Obama writes that in future conflicts, enemies that cannot match the United States on the battlefield could resort to attacks on the country’s critical computer systems.

He warns that a successful attack on a critical system could have devastating consequences.

So, the President is pushing Lieberman’s bill. That’s all well and good, but it can’t pass the House, unless Congress behaves in a way that it hasn’t for some time now.d

Thus, the President is urging the Senate to pass something that almost certainly can’t make it to his desk. This is either a dare to the House, to oppose the bill if it passes, or is an indirect push on the work being done to find a compromise. The President could be staking a position farther away from the middle than he might, just so that he can move towards the center, and appear to be compromising later. That’s politics.
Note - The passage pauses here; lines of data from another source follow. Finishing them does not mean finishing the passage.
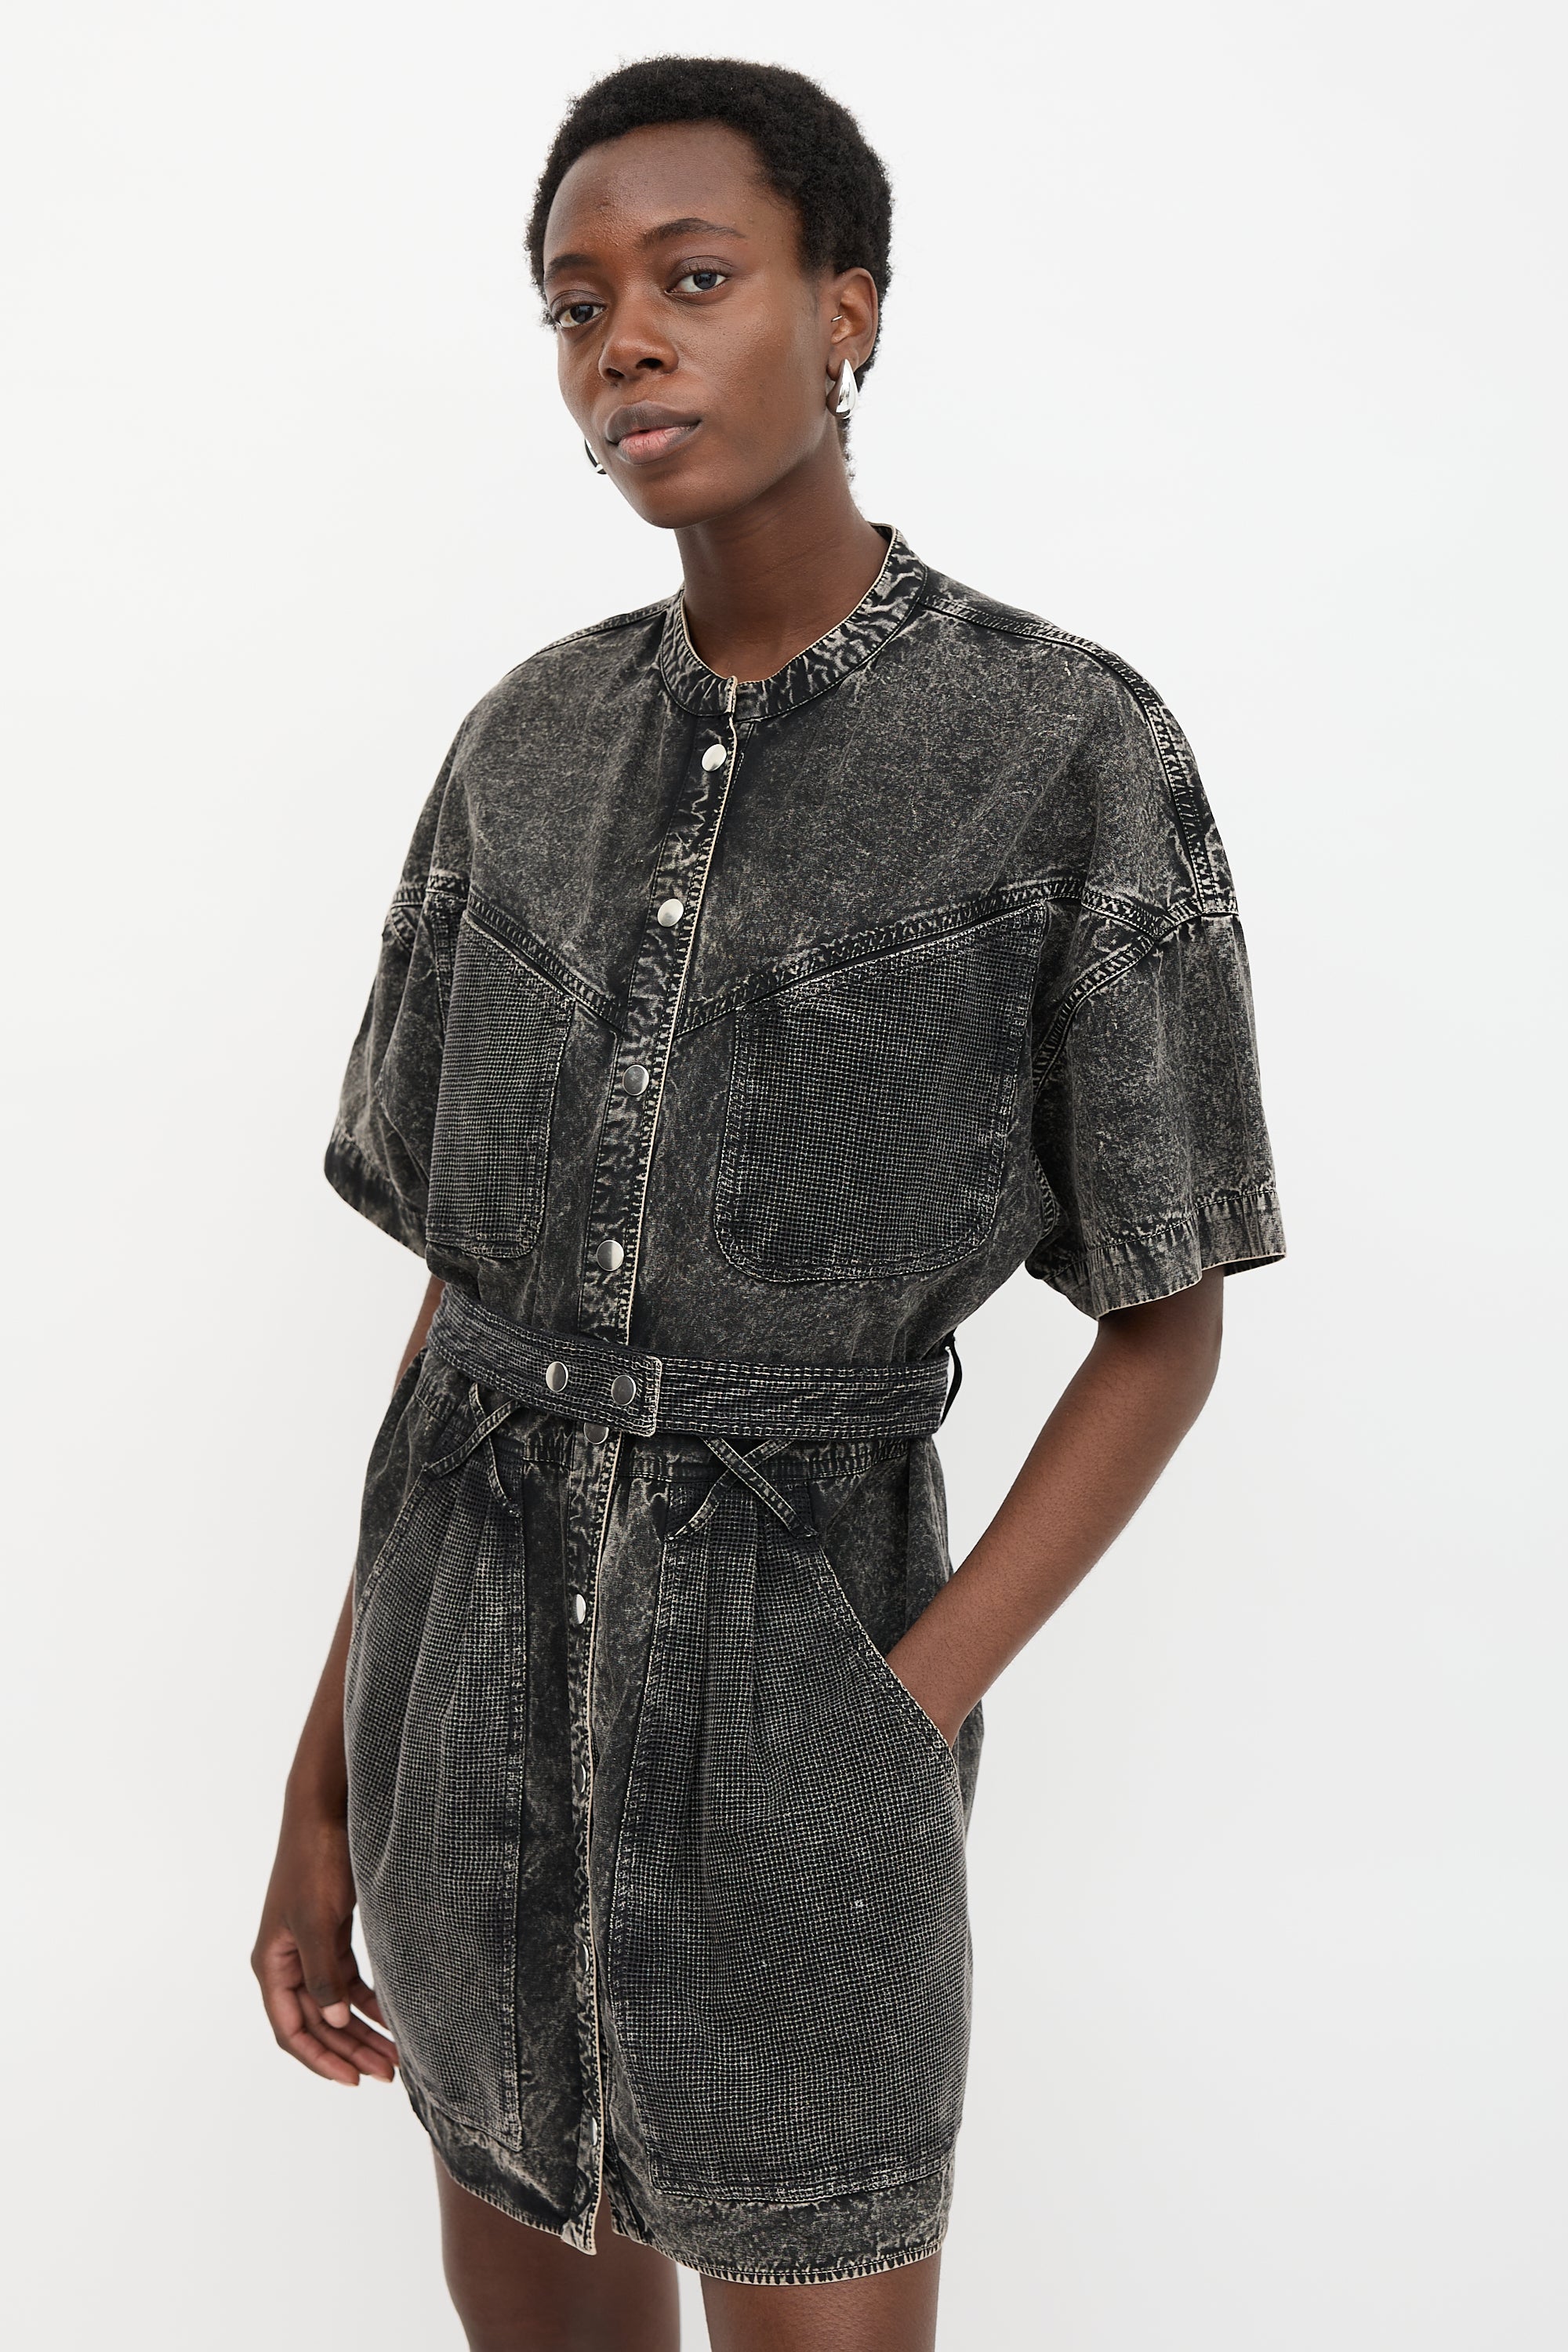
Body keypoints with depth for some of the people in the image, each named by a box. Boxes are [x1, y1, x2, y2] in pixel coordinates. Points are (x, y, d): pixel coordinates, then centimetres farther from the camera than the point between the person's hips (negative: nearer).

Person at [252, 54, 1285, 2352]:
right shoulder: (529, 748, 5)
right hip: (476, 1656, 5)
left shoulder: (1083, 753, -9)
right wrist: (329, 1768, 6)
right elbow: (473, 1281, 8)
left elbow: (1169, 1323, -4)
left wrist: (902, 1737, -16)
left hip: (792, 1671, -4)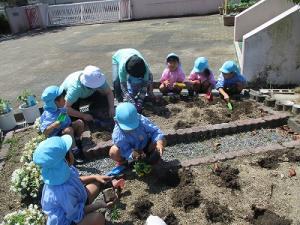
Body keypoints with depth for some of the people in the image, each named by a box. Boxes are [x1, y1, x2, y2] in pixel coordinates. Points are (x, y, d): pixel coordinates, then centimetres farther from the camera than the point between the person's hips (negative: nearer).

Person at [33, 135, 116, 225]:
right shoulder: (63, 191, -41)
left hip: (74, 203, 8)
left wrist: (95, 177, -3)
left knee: (98, 183, 6)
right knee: (98, 218, -33)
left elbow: (75, 180, 7)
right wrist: (99, 204, -18)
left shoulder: (62, 173, -16)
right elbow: (77, 215, -25)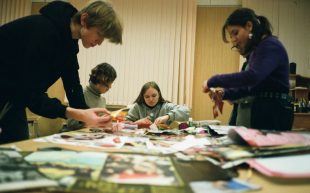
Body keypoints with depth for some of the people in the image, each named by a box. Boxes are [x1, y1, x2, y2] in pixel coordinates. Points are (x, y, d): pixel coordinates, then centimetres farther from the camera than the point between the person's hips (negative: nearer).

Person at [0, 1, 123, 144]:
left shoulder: (69, 41, -3)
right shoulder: (45, 30, -30)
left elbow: (73, 86, -2)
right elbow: (29, 92, -34)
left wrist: (87, 115, -15)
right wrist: (79, 115, -43)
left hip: (13, 96, 8)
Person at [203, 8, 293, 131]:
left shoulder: (270, 45, -12)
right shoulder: (256, 50, 16)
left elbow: (252, 76, -30)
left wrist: (213, 81, -23)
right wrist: (225, 94, -1)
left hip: (275, 110, -8)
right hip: (261, 109, 8)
However, unless a compromise is reached that can pass both the Senate and House, we’re going to end up, possibly, with two bills from two houses that cannot be harmonized. Right back into the muck we go.

Please don’t think that the Senate can roll over and just pass CISPA – recall that the President promised to veto that bill. So, various parties are calling for progress, but who will bend to allow the required compromise isn’t clear. And whether compromise can be met in time also isn’t clear.

The final element to all of this is the clock. Time is rapidly melting. Therefore, as the President pushes afresh, the Senate is slogged, and the House expectant. That will all likely boil over come the time July ends. Get ready.